I saw a post that you always see about this time of year about putting the Merry Christmas back in Christmas and requiring it of others (think shopkeepers), not an insipid Happy Holidays, and, it was implied, not apologizing for one’s faith but standing up for it. Political correctness was a phrase presented and condemned.

I understand and agree with the need not to apologize for what you believe in. And if someone wants to say Merry Christmas in their store, I for one enjoy it.

And yet there is a greater context in how we address one another in the public sphere than any one person’s beliefs, and I can’t imagine telling someone they had to say such a thing to sustain their business.

My mother once offered a small gift to a neighbor  in December. Our two families each had four daughters in corresponding ages and we kids were always in and out of each other’s houses. (Hey Mom! What’s for dinner? Oh–can I eat at the…?)

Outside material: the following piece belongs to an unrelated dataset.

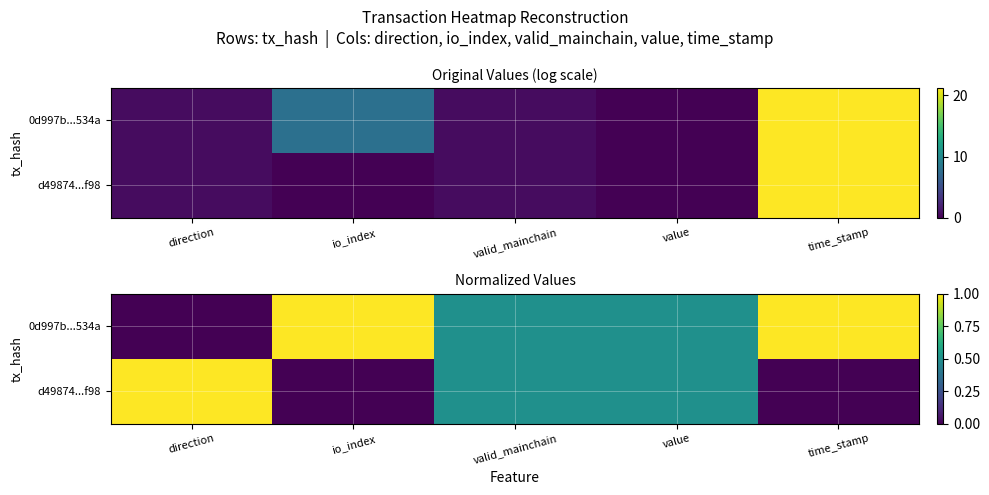

Rank the series by their maximum value, from lowest to highest.

0d997b...534a, d49874...f98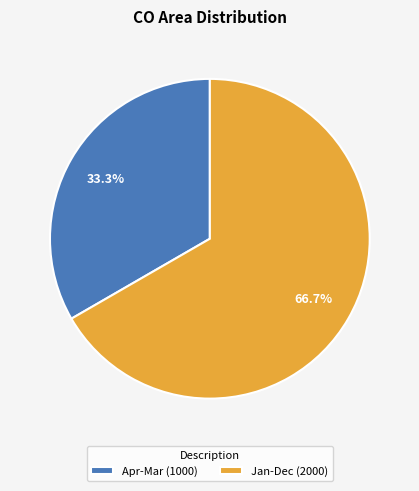

What percentage is the Apr-Mar slice, to the nearest percent?

33%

They would occasionally invite one of us to share their evening spin-the-dreidel games. This was very much their family time at a special time of year. To be included was a great honor.

Mom knocked on the door some day around then, that gift in her hand, offering her best wishes for a happy Hanukkah–and was surprised at how surprised and grateful the neighbor mom was: Mom was honoring her in her own tradition’s ways of choosing to seek God in our lives, not trying to impose her own. Words are small things but like every act of kindness, they are huge: she exclaimed to Mom, Happy Hanukkah? Everybody always said Merry Christmas to them!

Mom, stunned, But don’t they know you’re Jewish?! (Everybody in the neighborhood knew everybody in those days.)

Yes, they do.

Well then, but why??

I guess people would just assume they would get the cultural context of, simply, I’m wishing you all the best.

And yet, to actually convey that intent well would have been so easy to do. This family had lost members twenty years earlier to the Holocaust, extinguished from this life for the prejudices of others against their religion and people.

I type this having given away many a knitted finger puppet at any random time of the year with the phrase Merry Christmas (and a book a few days ago, for that matter) as a way of saying this is a gift from me–not a temporary offer; I’m not expecting it back. Remembering Mom’s story she told me a few years ago, I’ve been trying to have the phrase that automatically pops out of my mouth now be Happy Birthday instead. Same message conveyed: love is what is really being offered. Sometimes I get it right.

It stung Mom that others had not offered what she saw as basic, simple politeness to such good people so dear to her and her very willingness to be vulnerable to their unspoken pain created a tender, vulnerable, memorable moment she never forgot.

May there be peacemaking on earth, goodwill among all men; we are all His children and all who seek to do good are all His own.